Risk-Adjusted Performance

OK

 
Weak
 
Strong
Compared to the overall equity markets, risk-adjusted returns on investments in Nanhua Bio Medicine are ranked lower than 7 (%) of all global equities and portfolios over the last 90 days. Despite somewhat weak basic indicators, Nanhua Bio sustained solid returns over the last few months and may actually be approaching a breakup point.
Shenzhen Agricultural 

Risk-Adjusted Performance

Very Weak

 
Weak
 
Strong
Over the last 90 days Shenzhen Agricultural Products has generated negative risk-adjusted returns adding no value to investors with long positions. Despite latest weak performance, the Stock's basic indicators remain strong and the current disturbance on Wall Street may also be a sign of long term gains for the company investors.

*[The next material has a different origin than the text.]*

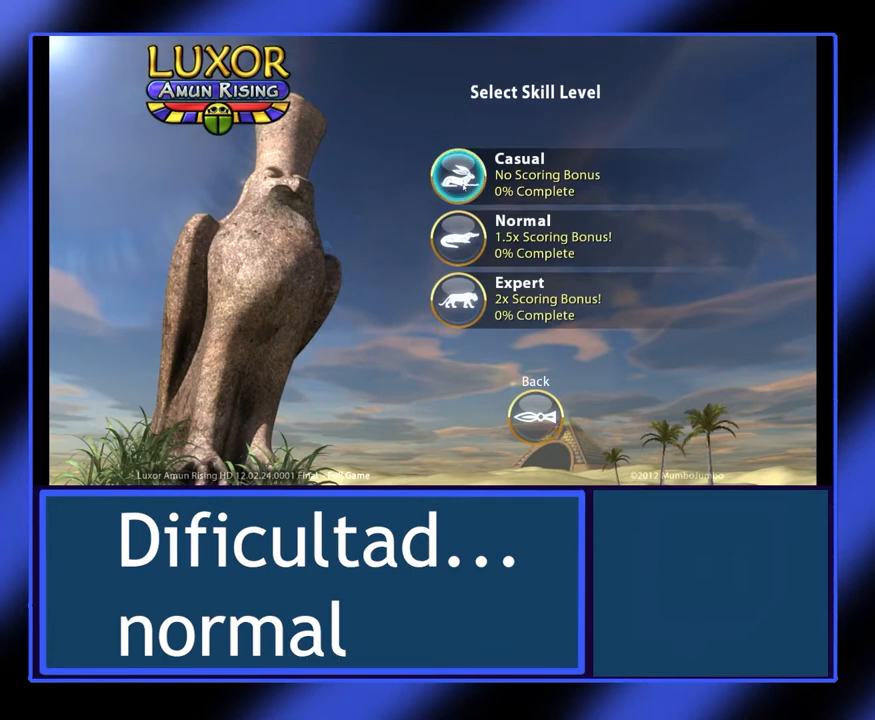
{"keys": [], "mouse": [], "events": []}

Nanhua Bio and Shenzhen Agricultural Volatility Contrast

   Predicted Return Density   
       Returns  

Pair Trading with Nanhua Bio and Shenzhen Agricultural

The main advantage of trading using opposite Nanhua Bio and Shenzhen Agricultural positions is that it hedges away some unsystematic risk. Because of two separate transactions, even if Nanhua Bio position performs unexpectedly, Shenzhen Agricultural can make up some of the losses. Pair trading also minimizes risk from directional movements in the market. For example, if an entire industry or sector drops because of unexpected headlines, the short position in Shenzhen Agricultural will offset losses from the drop in Shenzhen Agricultural's long position.
The idea behind Nanhua Bio Medicine and Shenzhen Agricultural Products pairs trading is to make the combined position market-neutral, meaning the overall market's direction will not affect its win or loss (or potential downside or upside). This can be achieved by designing a pairs trade with two highly correlated stocks or equities that operate in a similar space or sector, making it possible to obtain profits through simple and relatively low-risk investment.
Check out your portfolio center.
Note that this page's information should be used as a complementary analysis to find the right mix of equity instruments to add to your existing portfolios or create a brand new portfolio. You can also try the Idea Breakdown module to analyze constituents of all Macroaxis ideas. Macroaxis investment ideas are predefined, sector-focused investing themes.